--- START ---
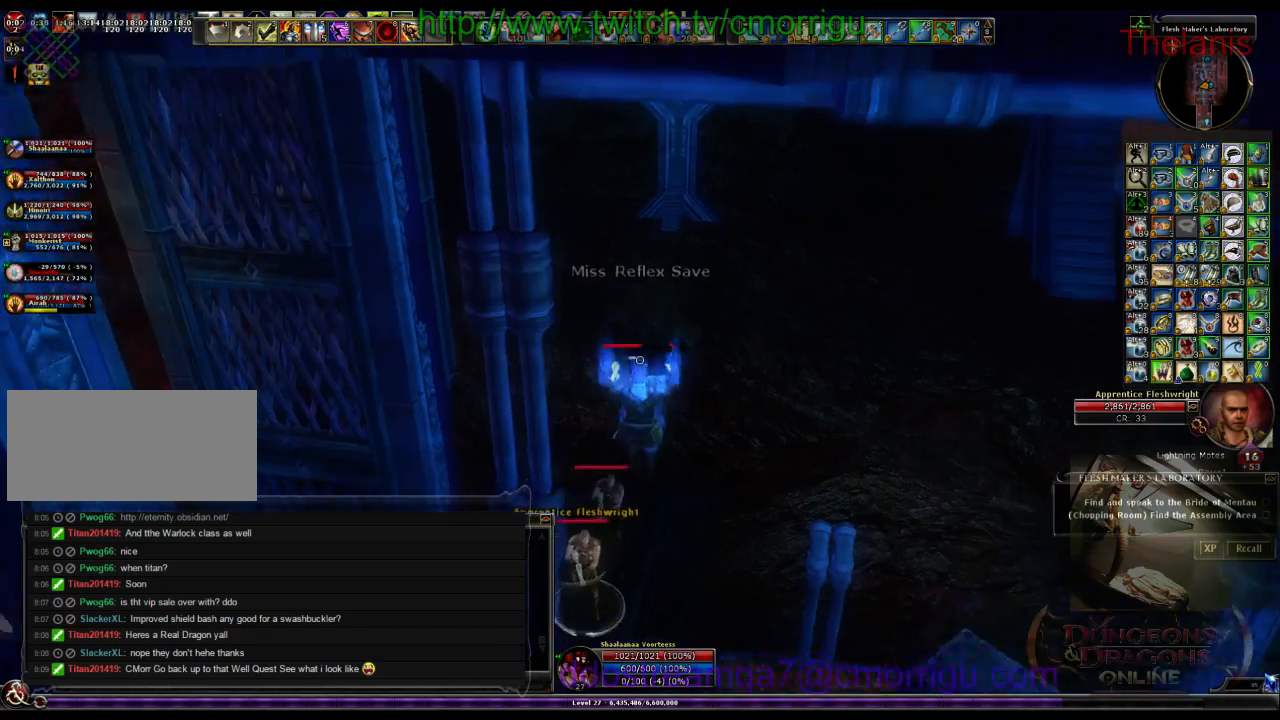
{"keys": ["w"], "events": [[233, "space", "up"]]}
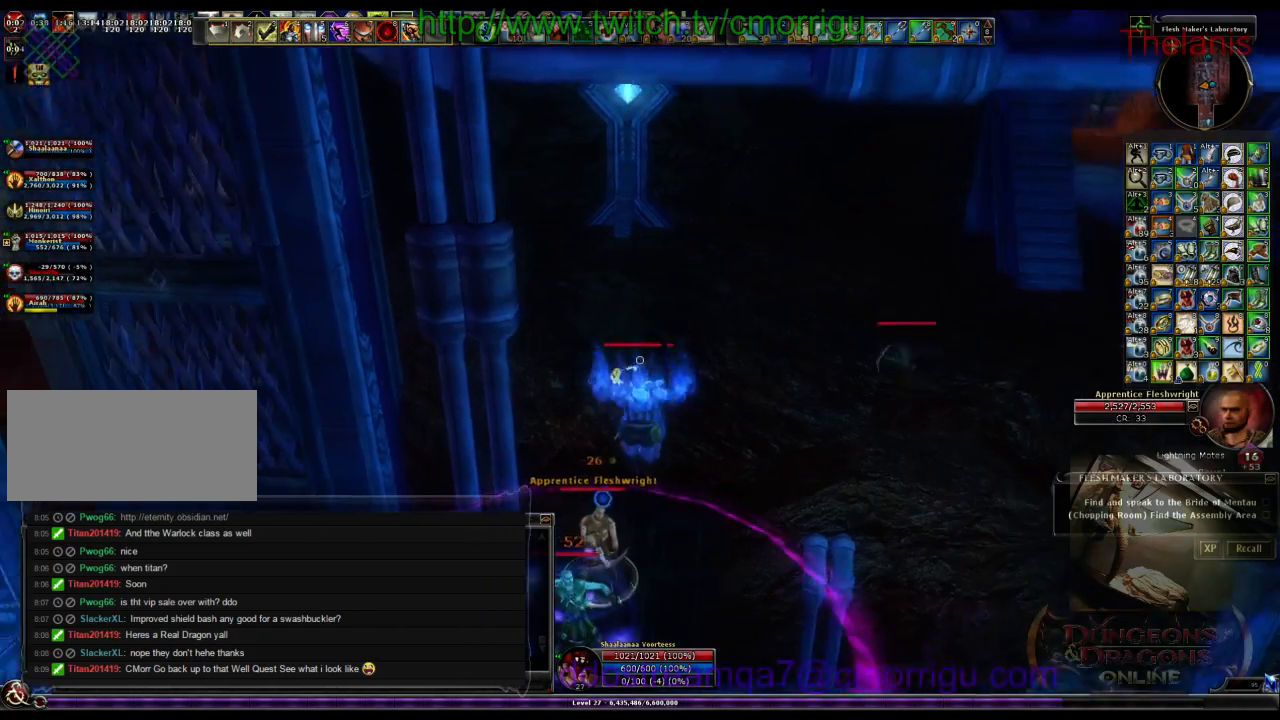
{"keys": ["w"], "events": []}
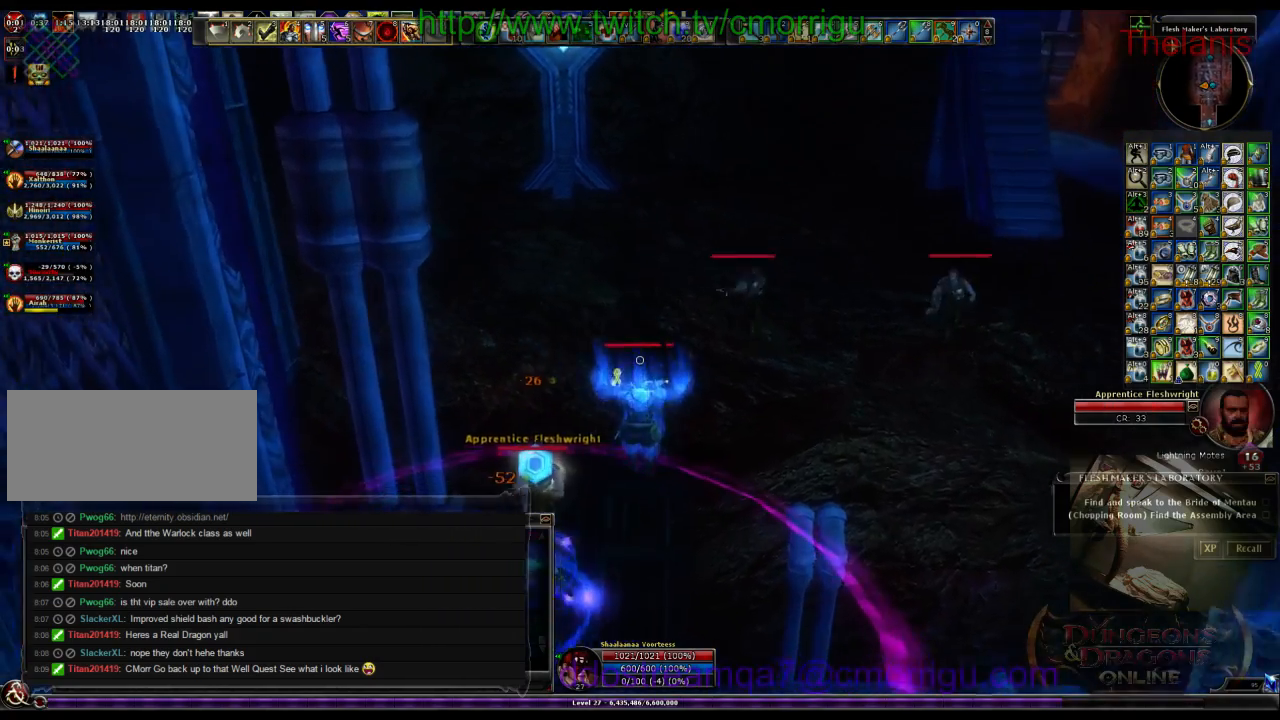
{"keys": ["space", "w"], "events": [[333, "space", "down"]]}
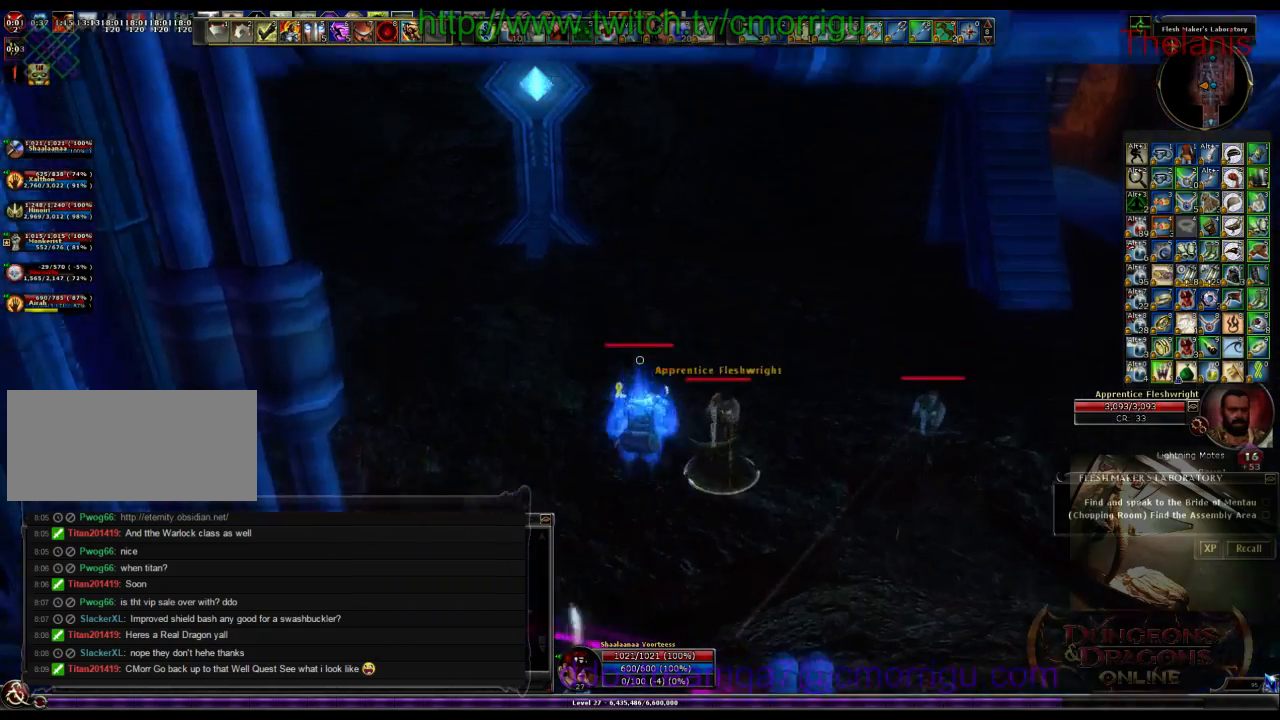
{"keys": ["w"], "events": [[233, "space", "up"]]}
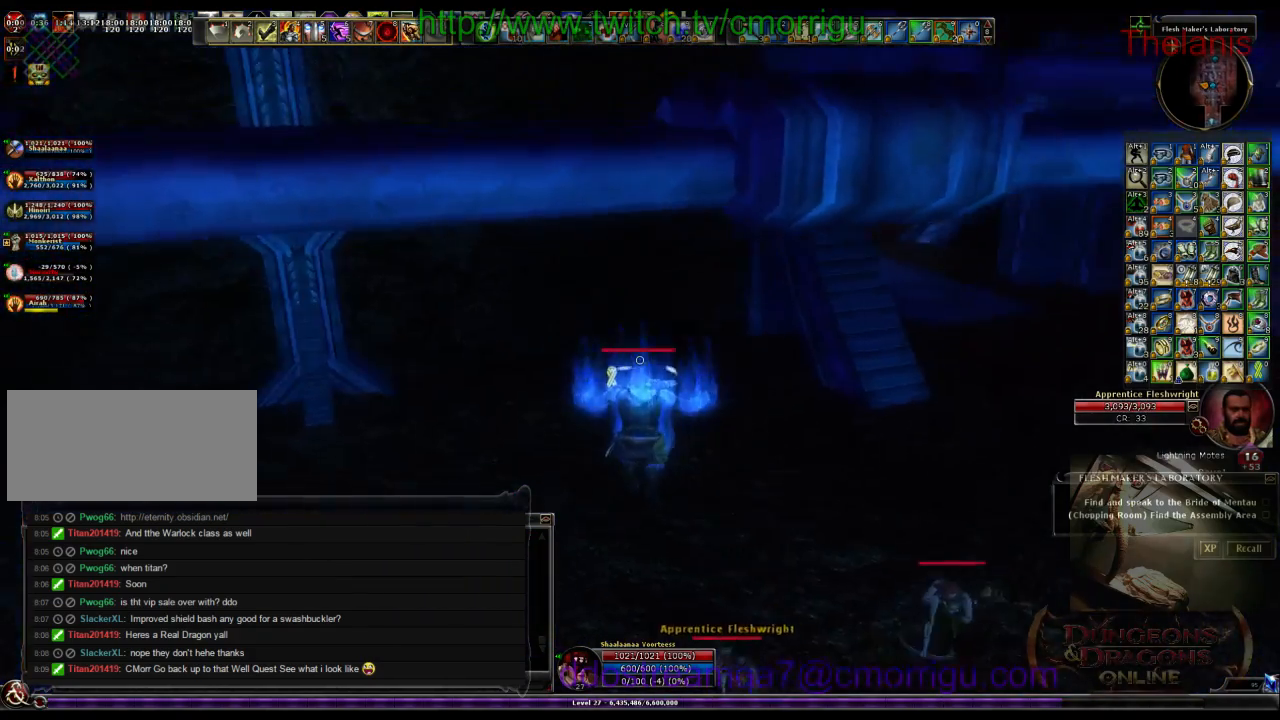
{"keys": ["w"], "events": []}
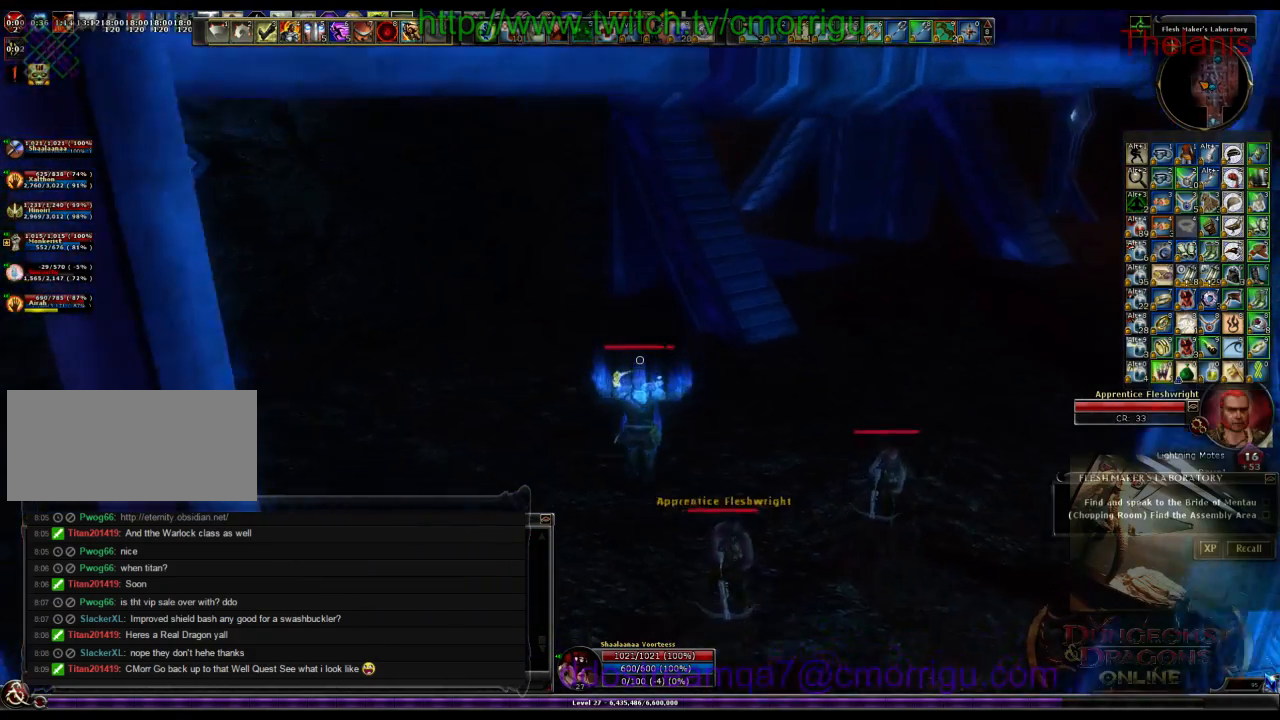
{"keys": ["w"], "events": []}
--- END ---
WORK ORDER =>
Dropping every picture, restate the material word for word.

RESPONSE BELOW =>
{"keys": ["w"], "events": [[233, "space", "up"]]}
{"keys": ["w"], "events": []}
{"keys": ["space", "w"], "events": [[333, "space", "down"]]}
{"keys": ["w"], "events": [[233, "space", "up"]]}
{"keys": ["w"], "events": []}
{"keys": ["w"], "events": []}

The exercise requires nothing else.